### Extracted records
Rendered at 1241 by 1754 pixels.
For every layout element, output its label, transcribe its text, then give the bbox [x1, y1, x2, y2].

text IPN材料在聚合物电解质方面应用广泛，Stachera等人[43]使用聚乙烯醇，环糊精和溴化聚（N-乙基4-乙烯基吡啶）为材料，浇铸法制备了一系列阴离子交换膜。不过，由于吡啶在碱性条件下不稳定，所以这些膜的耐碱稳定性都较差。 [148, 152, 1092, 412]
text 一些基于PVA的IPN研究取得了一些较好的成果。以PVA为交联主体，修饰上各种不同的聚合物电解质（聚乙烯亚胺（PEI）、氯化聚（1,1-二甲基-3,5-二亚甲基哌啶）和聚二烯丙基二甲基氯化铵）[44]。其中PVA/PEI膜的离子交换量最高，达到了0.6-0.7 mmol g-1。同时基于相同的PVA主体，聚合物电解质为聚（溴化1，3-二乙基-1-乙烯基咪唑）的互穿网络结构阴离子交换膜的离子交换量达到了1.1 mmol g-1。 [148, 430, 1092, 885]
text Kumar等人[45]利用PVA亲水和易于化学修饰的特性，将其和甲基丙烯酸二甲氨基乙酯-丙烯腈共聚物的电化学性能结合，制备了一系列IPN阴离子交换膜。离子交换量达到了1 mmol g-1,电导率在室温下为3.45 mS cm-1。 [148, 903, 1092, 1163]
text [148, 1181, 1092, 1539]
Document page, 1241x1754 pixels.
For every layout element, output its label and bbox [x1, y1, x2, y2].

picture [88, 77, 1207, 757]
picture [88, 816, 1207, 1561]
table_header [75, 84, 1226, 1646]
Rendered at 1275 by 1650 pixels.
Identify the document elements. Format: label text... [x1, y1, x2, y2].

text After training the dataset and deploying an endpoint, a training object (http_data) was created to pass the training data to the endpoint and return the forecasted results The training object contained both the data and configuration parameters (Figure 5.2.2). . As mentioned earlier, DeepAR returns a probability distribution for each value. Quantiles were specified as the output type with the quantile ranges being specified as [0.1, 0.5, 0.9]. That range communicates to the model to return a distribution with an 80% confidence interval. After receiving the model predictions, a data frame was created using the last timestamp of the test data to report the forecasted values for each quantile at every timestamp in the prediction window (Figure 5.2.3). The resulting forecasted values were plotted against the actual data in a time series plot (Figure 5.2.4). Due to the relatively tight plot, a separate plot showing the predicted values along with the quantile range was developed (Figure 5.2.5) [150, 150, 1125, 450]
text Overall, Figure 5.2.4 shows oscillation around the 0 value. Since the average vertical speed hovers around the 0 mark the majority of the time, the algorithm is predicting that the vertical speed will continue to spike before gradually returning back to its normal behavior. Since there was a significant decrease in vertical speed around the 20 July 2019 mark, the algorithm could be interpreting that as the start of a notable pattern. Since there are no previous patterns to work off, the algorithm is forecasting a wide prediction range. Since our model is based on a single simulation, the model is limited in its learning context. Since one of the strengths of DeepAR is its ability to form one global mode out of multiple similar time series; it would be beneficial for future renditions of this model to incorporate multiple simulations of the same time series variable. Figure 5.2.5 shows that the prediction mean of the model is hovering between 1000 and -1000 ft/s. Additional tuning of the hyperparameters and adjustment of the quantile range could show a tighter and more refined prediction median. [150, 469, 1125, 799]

### Exercise goal
Please copy, exactly and with nothing else, the lines above beginning at the line that has "text [148, 1181, 1092, 1539]" and ending with the line that has "Rendered at 1275 by 1650 pixels.".

### Result
text [148, 1181, 1092, 1539]
Document page, 1241x1754 pixels.
For every layout element, output its label and bbox [x1, y1, x2, y2].

picture [88, 77, 1207, 757]
picture [88, 816, 1207, 1561]
table_header [75, 84, 1226, 1646]
Rendered at 1275 by 1650 pixels.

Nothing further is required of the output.